(Beginning of SUPPLIED DATA)

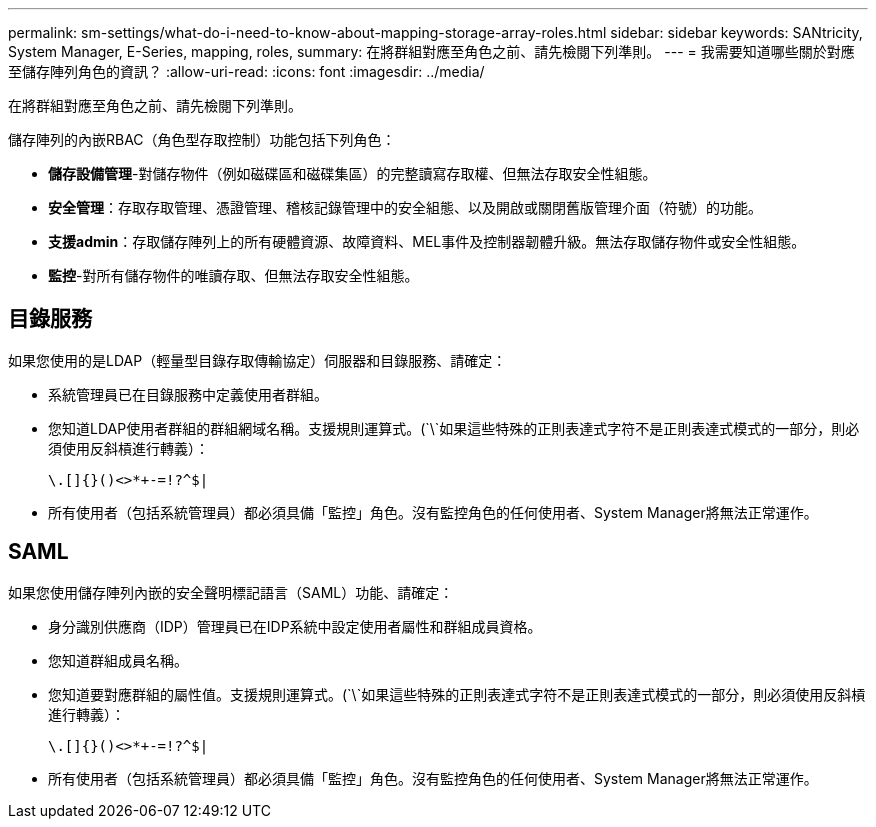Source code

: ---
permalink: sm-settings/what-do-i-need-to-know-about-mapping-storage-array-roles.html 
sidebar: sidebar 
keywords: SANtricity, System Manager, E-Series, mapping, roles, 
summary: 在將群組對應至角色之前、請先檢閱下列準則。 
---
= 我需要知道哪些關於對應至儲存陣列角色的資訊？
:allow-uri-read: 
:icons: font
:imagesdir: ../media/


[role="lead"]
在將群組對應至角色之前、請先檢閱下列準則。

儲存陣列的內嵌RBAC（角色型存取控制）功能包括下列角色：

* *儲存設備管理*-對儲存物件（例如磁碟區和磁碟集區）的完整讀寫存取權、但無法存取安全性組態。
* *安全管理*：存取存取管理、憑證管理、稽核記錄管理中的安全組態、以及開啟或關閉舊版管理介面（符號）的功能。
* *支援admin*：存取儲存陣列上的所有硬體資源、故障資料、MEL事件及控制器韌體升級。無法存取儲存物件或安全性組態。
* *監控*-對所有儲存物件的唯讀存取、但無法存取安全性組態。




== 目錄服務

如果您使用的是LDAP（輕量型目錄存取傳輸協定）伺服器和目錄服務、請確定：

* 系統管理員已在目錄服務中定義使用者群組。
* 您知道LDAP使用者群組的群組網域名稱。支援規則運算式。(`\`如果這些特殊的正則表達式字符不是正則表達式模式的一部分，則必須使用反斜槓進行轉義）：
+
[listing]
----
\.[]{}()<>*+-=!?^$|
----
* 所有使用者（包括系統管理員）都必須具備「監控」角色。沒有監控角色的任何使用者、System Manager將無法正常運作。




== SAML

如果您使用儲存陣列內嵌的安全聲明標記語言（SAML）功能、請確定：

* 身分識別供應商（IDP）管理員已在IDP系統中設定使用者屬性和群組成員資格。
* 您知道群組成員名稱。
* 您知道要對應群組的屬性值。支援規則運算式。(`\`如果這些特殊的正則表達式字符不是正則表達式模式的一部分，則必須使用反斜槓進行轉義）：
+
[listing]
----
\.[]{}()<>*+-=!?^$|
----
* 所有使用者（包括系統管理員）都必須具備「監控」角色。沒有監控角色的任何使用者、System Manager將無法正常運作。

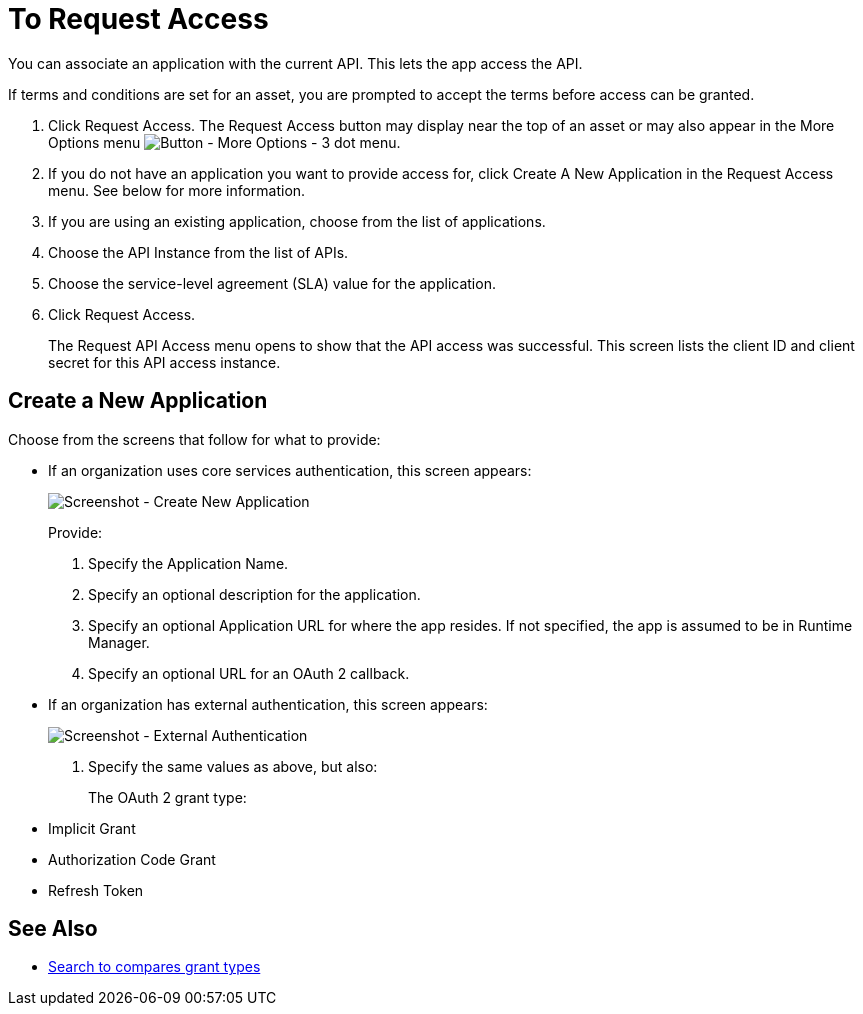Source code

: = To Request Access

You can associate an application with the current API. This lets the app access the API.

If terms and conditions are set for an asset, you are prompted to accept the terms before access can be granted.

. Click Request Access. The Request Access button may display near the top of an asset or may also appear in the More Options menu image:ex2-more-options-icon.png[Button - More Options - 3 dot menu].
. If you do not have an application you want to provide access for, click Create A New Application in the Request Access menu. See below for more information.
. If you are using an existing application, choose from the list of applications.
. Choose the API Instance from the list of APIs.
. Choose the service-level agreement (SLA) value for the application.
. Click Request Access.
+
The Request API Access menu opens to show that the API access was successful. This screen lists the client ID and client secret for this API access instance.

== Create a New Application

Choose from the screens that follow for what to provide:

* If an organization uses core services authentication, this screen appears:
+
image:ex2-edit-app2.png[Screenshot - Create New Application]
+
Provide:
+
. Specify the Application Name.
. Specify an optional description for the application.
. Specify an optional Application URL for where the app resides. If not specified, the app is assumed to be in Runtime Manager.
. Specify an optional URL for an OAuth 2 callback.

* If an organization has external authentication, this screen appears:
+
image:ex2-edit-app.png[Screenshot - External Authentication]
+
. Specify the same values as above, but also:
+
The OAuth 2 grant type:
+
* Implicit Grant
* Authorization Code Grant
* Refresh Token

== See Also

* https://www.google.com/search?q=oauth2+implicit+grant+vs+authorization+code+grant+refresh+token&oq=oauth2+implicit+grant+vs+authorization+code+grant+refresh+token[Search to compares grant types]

(End of SUPPLIED DATA)

**TASK ITEM:** Omit the pictures and copy the records above exactly.

**RESULT OF THIS EXERCISE:**
Source code

: ---
permalink: sm-settings/what-do-i-need-to-know-about-mapping-storage-array-roles.html 
sidebar: sidebar 
keywords: SANtricity, System Manager, E-Series, mapping, roles, 
summary: 在將群組對應至角色之前、請先檢閱下列準則。 
---
= 我需要知道哪些關於對應至儲存陣列角色的資訊？
:allow-uri-read: 
:icons: font
:imagesdir: ../media/


[role="lead"]
在將群組對應至角色之前、請先檢閱下列準則。

儲存陣列的內嵌RBAC（角色型存取控制）功能包括下列角色：

* *儲存設備管理*-對儲存物件（例如磁碟區和磁碟集區）的完整讀寫存取權、但無法存取安全性組態。
* *安全管理*：存取存取管理、憑證管理、稽核記錄管理中的安全組態、以及開啟或關閉舊版管理介面（符號）的功能。
* *支援admin*：存取儲存陣列上的所有硬體資源、故障資料、MEL事件及控制器韌體升級。無法存取儲存物件或安全性組態。
* *監控*-對所有儲存物件的唯讀存取、但無法存取安全性組態。




== 目錄服務

如果您使用的是LDAP（輕量型目錄存取傳輸協定）伺服器和目錄服務、請確定：

* 系統管理員已在目錄服務中定義使用者群組。
* 您知道LDAP使用者群組的群組網域名稱。支援規則運算式。(`\`如果這些特殊的正則表達式字符不是正則表達式模式的一部分，則必須使用反斜槓進行轉義）：
+
[listing]
----
\.[]{}()<>*+-=!?^$|
----
* 所有使用者（包括系統管理員）都必須具備「監控」角色。沒有監控角色的任何使用者、System Manager將無法正常運作。




== SAML

如果您使用儲存陣列內嵌的安全聲明標記語言（SAML）功能、請確定：

* 身分識別供應商（IDP）管理員已在IDP系統中設定使用者屬性和群組成員資格。
* 您知道群組成員名稱。
* 您知道要對應群組的屬性值。支援規則運算式。(`\`如果這些特殊的正則表達式字符不是正則表達式模式的一部分，則必須使用反斜槓進行轉義）：
+
[listing]
----
\.[]{}()<>*+-=!?^$|
----
* 所有使用者（包括系統管理員）都必須具備「監控」角色。沒有監控角色的任何使用者、System Manager將無法正常運作。

Source code

: = To Request Access

You can associate an application with the current API. This lets the app access the API.

If terms and conditions are set for an asset, you are prompted to accept the terms before access can be granted.

. Click Request Access. The Request Access button may display near the top of an asset or may also appear in the More Options menu image:ex2-more-options-icon.png[Button - More Options - 3 dot menu].
. If you do not have an application you want to provide access for, click Create A New Application in the Request Access menu. See below for more information.
. If you are using an existing application, choose from the list of applications.
. Choose the API Instance from the list of APIs.
. Choose the service-level agreement (SLA) value for the application.
. Click Request Access.
+
The Request API Access menu opens to show that the API access was successful. This screen lists the client ID and client secret for this API access instance.

== Create a New Application

Choose from the screens that follow for what to provide:

* If an organization uses core services authentication, this screen appears:
+
image:ex2-edit-app2.png[Screenshot - Create New Application]
+
Provide:
+
. Specify the Application Name.
. Specify an optional description for the application.
. Specify an optional Application URL for where the app resides. If not specified, the app is assumed to be in Runtime Manager.
. Specify an optional URL for an OAuth 2 callback.

* If an organization has external authentication, this screen appears:
+
image:ex2-edit-app.png[Screenshot - External Authentication]
+
. Specify the same values as above, but also:
+
The OAuth 2 grant type:
+
* Implicit Grant
* Authorization Code Grant
* Refresh Token

== See Also

* https://www.google.com/search?q=oauth2+implicit+grant+vs+authorization+code+grant+refresh+token&oq=oauth2+implicit+grant+vs+authorization+code+grant+refresh+token[Search to compares grant types]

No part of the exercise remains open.